Antoine BUENO – Le soupir de l’immortel

le soupir de l'immortelIllustration de couverture : Jean-François Martin
Paru le : 04/07/2013
Edition : Pocket
Collection : Science-fiction
ISBN : 978-2-266-20282-4
Nbr de pages : 660
Prix constaté : 10.50€

Résumé :
An 570 après Ford (2478 après J-C). Une humanité pacifiée, uniformisée, des hommes/femmes bisexués et immortels, le monde est devenu une utopie réalisée. Si ce n’est qu’une humanité immortelle implique un contrôle drastique des naissances, la procréation naturelle n’est plus qu’une scorie du passé. Les enfants, un privilège rare et précieux. Donc cher. Un thème de campagne parfait pour Karl Carnap : la famille régénérée, offrir à tous la joie d’élever un enfant.
Bientôt il sera PDG de la fédération mondiale. Mais une cellule familiale plus chaotique qu’elle ne s’en donne l’air, un complot politique machiavélique, une histoire d’amour impossible vont mettre à mal ses projets…

Impressions :
Une très chouette couverture, un résumé intriguant, et une phrase « catch » (Quand le meilleur des mondes rencontre Alice au pays des merveilles) ont achevé de me convaincre de découvrir ce roman méconnu d’Antoine Buéno. Malheureusement je vais avoir bien du mal à vous en vanter les mérites étant donné que j’ai définitivement abandonné cette lecture (après plusieurs essais infructueux) à la centième page (à quelque chose près).
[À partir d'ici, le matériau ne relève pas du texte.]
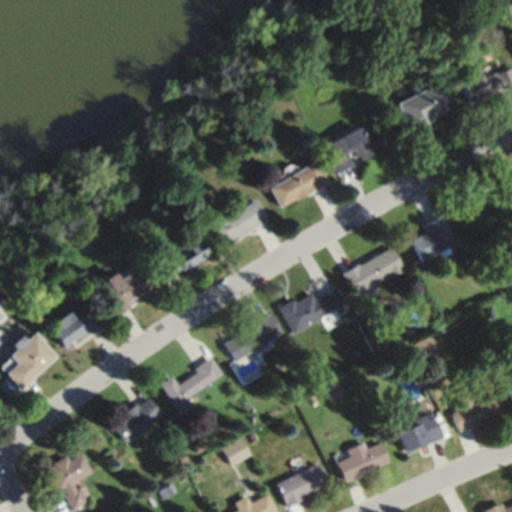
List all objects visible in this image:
river: (42, 36)
building: (511, 39)
building: (485, 84)
building: (421, 107)
building: (350, 149)
building: (296, 184)
building: (237, 223)
building: (432, 240)
building: (179, 261)
building: (370, 271)
building: (123, 290)
road: (241, 295)
building: (310, 310)
building: (71, 328)
building: (250, 337)
building: (423, 347)
building: (26, 359)
building: (188, 384)
building: (509, 391)
building: (473, 412)
building: (135, 419)
building: (415, 435)
building: (359, 461)
building: (70, 479)
road: (448, 481)
building: (299, 485)
road: (14, 500)
building: (255, 505)
building: (499, 509)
Niveau histoire, un certain nombre d’idées avaient l’air intéressant et le regard corrosif que l’auteur pose sur ce futur désenchanté aurait pu me plaire (un monde où la publicité et l’image que l’on renvoie sont de la plus haute importance). Problème, impossible de passer outre le caractère sexuel et déviant de nombreuses scènes très détaillées (assénées dès les premières pages qui plus est). Même si l’on comprend que la première partie n’est que le résultat d’une immersion dans un jeu vidéo, on excuse et accepte beaucoup moins la seconde partie où les relations sexuelles libérées de tout tabou semblent être de mises. Ok, à la rigueur, si ce n’était qu’un élément de ce monde futuriste, mais Antoine Buéno y passe des pages et des pages, avec des descriptions très précises (on aurait compris le principe sans ces excès). Et après avoir ingurgité très difficilement ces bacchanales présentées à la manière d’une remise de prix télévisuelle, j’ai irrévocablement décroché quand l’auteur nous introduit les pédophiles… C’est juste impossible. L’horreur de ce monde futuriste aurait très bien pu être abordé de manière plus subtile, sans tous ces détails et on aurait été choqué bien sûr, mais ce sentiment de dégoût qui prend à la gorge. Bref, j’ai très vite enchainé avec une autre lecture, histoire d’oublier ses images traumatisantes.